English phrases | Russian phrases | Turkish phrases
Translate.vc / turco → inglés / [ B ] / Biliyoruz

Biliyoruz traducir inglés

31,194 traducción paralela
Evet, harika bir baba ve bu çok zor bir iş, ayrıca başına ne çok şeyin geldiğini de biliyoruz.
I mean, yeah, he's a great dad, and this is an impossible job, and we know how much tragedy he's had.
Düşünmen gereken çok şey olduğunu biliyoruz, ama yönetim yarına kadar bir cevap istiyor. Anladım.
Everyone knows you have a lot to consider, but the brass needs an answer by tomorrow.
İstatistikleri biliyoruz.
We all know the stats.
Onun kartelini ele geçirdiğinde babasını öldürdüğünü biliyoruz.
See, we know that you killed his father when you took over his cartel.
Ne yaptığını biliyoruz.
We know what you're doing.
Bunların üzerinde işe yaramayacağını ikimiz de biliyoruz.
We both know that never works with these guys.

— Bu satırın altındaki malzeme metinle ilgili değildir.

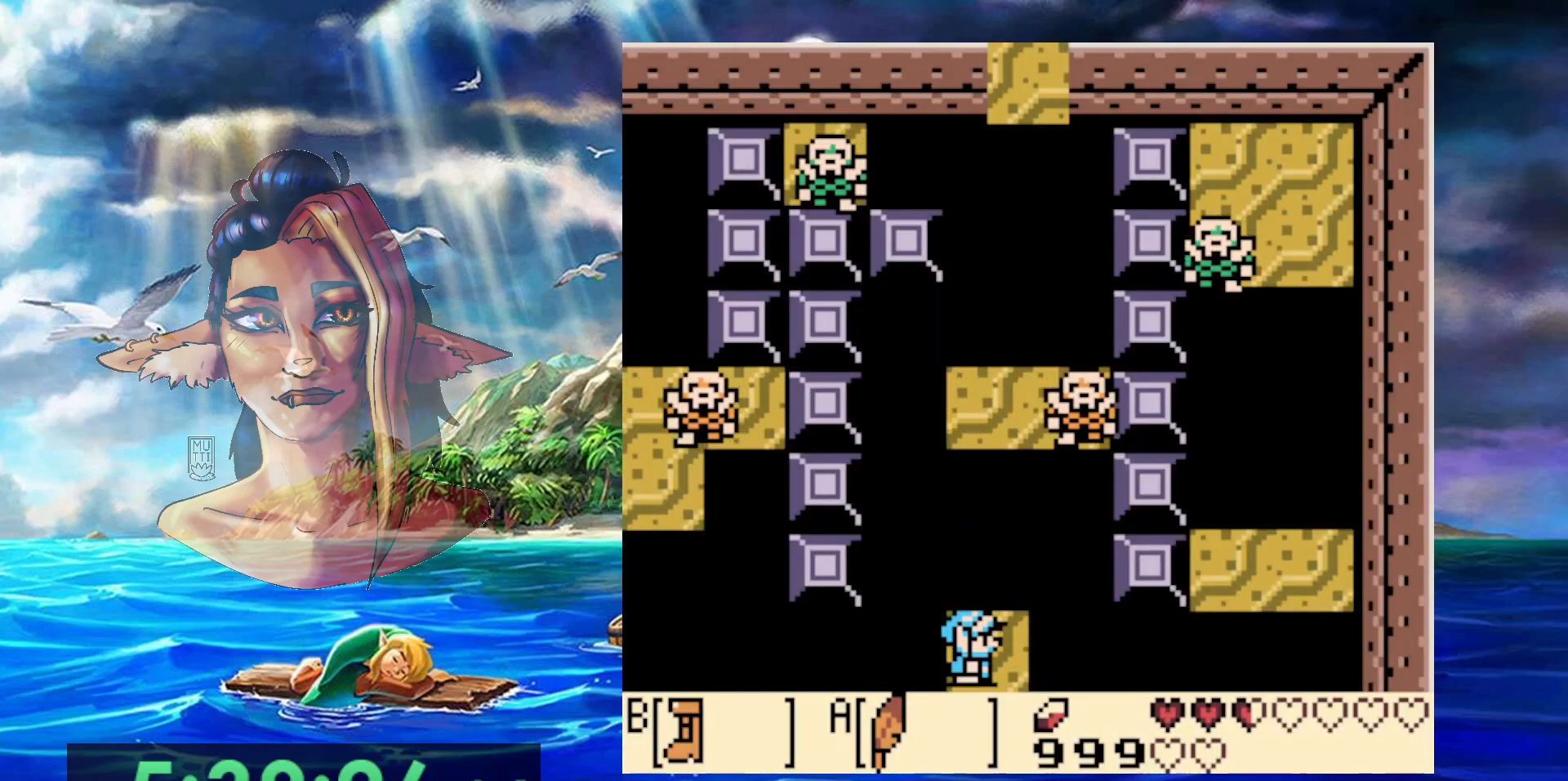
{"buttons": ["B"], "events": [[150, "B", "down"]]}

- Hepimiz senin hatan olmadığını biliyoruz.
We all know you're in the right.
İkimiz de biliyoruz, yangın kendiliğinden başlamadı.
We both know that fire didn't start itself.
Biliyoruz Darin.
We know, Darin.
Marjorie'ye karşı olan kinini biliyoruz.
We know about your beef with Marjorie.
Son on senenin büyük bir kısmını kadının kariyerini bitirmek için harcadığını da biliyoruz.
We also know that you spent the better part of the last decade trying to destroy her career.
Aranızdaki argümanlar olduğunu biliyoruz, Fiziksel kavgalar.
We know there were arguments between you, physical altercations.
Kardeşinin bir kitap yazdığını biliyoruz.
We know that your brother was writing a book.
Siz ikiniz birlikte ülkeye uçtuğunuzu biliyoruz. birkaç ay önce.
We know that you two flew into the country together a few months ago.
Pilotlandığını biliyoruz Bennett Nealy için başkasının lisansı kullanıyor.
We know you piloted for Bennett Nealy using someone else's license.
Porscha ise buradaydı ve ateş edenin de şurada olduğunu biliyoruz.
Porscha was right here, and now we know whoever fired the gun was over there.
Ama ikimiz de biliyoruz ki uzaktayken işler biraz karışabiliyor, değil mi?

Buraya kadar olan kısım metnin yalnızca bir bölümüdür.